The letter directly criticises the Association of British Insurers (ABI) and the National Association of Pension Funds, plus “certain instutional shareholders”. It says that they “seemed to us to believe that circumstances relating to another company, News Corp, in another jurisidiction with a different system of corporate governance were relevant.
“We believe that this was misguided,” the letter signed by eight non-executives says, adding, “but our only interest now is moving forward positively”. The other signatories include Allan Leighton, chairman of Royal Mail, and Gail Rebuck, chairman of Random House, the publisher.
The dispute stems from a disagreement about whether BSkyB should continue with share buybacks. News Corporation, parent company of The Times, owns 37.2 per cent of BSkyB, and once the agreed 5 per cent buyback concludes, its holding will rise to 39.1 per cent. In an attempt to placate investors, BSkyB and News Corp reached agreement to cap News Corp’s voting interest at 37.2 per cent.
This concession was not enough for some shareholders, who were concerned about a dispute involving News Corp, which has agreed to extend a “poison pill” takeover defence without putting it to a shareholder vote. News Corp originally suggested that it would hold a vote but changed its policy amid concerns about stake-building by Liberty Media.

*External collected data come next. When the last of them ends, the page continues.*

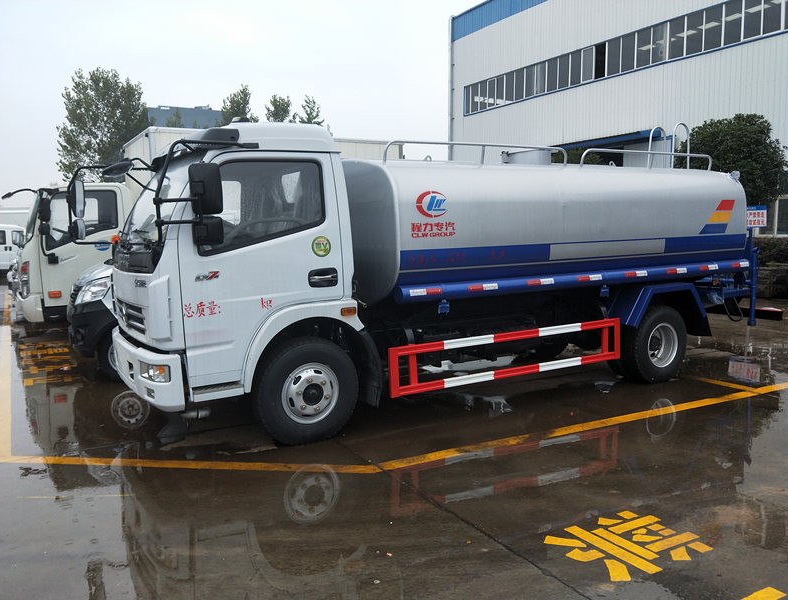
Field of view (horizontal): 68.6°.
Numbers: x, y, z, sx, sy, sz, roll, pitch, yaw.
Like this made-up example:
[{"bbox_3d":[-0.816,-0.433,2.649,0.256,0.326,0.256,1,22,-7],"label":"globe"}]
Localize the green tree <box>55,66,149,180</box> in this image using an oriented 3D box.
[{"bbox_3d":[-13.879,-6.339,27.596,4.600,9.900,4.600,-5,8,-26],"label":"green tree"}]

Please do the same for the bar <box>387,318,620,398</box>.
[{"bbox_3d":[1.074,0.479,5.125,2.500,0.405,0.060,-5,8,-26],"label":"bar"}]

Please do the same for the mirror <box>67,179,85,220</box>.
[{"bbox_3d":[-2.896,-0.918,5.279,0.090,0.340,0.200,-1,7,1],"label":"mirror"}]

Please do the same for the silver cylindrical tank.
[{"bbox_3d":[1.511,-0.791,6.316,4.470,1.280,1.980,-5,8,-26],"label":"silver cylindrical tank"}]

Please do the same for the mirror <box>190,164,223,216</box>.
[{"bbox_3d":[-1.211,-0.717,3.714,0.210,0.325,0.090,0,7,9],"label":"mirror"}]

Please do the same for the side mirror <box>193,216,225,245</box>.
[{"bbox_3d":[-1.203,-0.451,3.748,0.195,0.180,0.090,0,7,9],"label":"side mirror"}]

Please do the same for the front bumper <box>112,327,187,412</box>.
[{"bbox_3d":[-2.053,0.487,4.718,0.420,0.460,1.900,-5,8,-26],"label":"front bumper"}]

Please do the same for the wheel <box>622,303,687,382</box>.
[{"bbox_3d":[2.719,0.451,6.042,0.820,0.820,0.230,-5,8,-26],"label":"wheel"}]

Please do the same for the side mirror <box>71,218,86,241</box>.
[{"bbox_3d":[-2.895,-0.648,5.309,0.090,0.190,0.190,-1,7,1],"label":"side mirror"}]

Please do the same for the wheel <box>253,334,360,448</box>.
[{"bbox_3d":[-0.693,0.726,4.589,0.830,0.830,0.235,-5,8,-26],"label":"wheel"}]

At the annual meeting, Daniel Summerfield, an investment officer with the Universities Superannuation Scheme, challenged Rupert Murdoch, Sky’s chairman. He said that he was “concerned about the erosion of trust” in BSkyB and News Corporation and the “potential for creeping control”, asking: “What assurances can you give shareholders that the voting agreement is a binding one?”
Mr Murdoch stated that the “situation with News Corporation has nothing to do with Sky”, and said that the agreement was “legally binding” and policed by the company’s non-executives. “We have one of the most distinguished boards in Britain; if you are alleging they should not be trusted, then that’s your opinion.”
Lord Rothschild also promised that the buyback plan would be dropped next year, to avert a similar row. Stating that the board is “not immutably wedded to buybacks”, the peer said that “we will not be proposing to renew the authority next year”.
Peter Montagnon, ABI director of investment affairs, said: “We made the decision on the advice of and with the support of our members. It was based on the principle of their opposition to creeping control and not specifically a reflection of events elsewhere.”
The board won the buyback vote, with just 54 per cent in favour, excluding absentions, and 46 per cent against. News Corp was unable to vote its shares on that resolution, which exempted News Corp from having to make a bid for the company.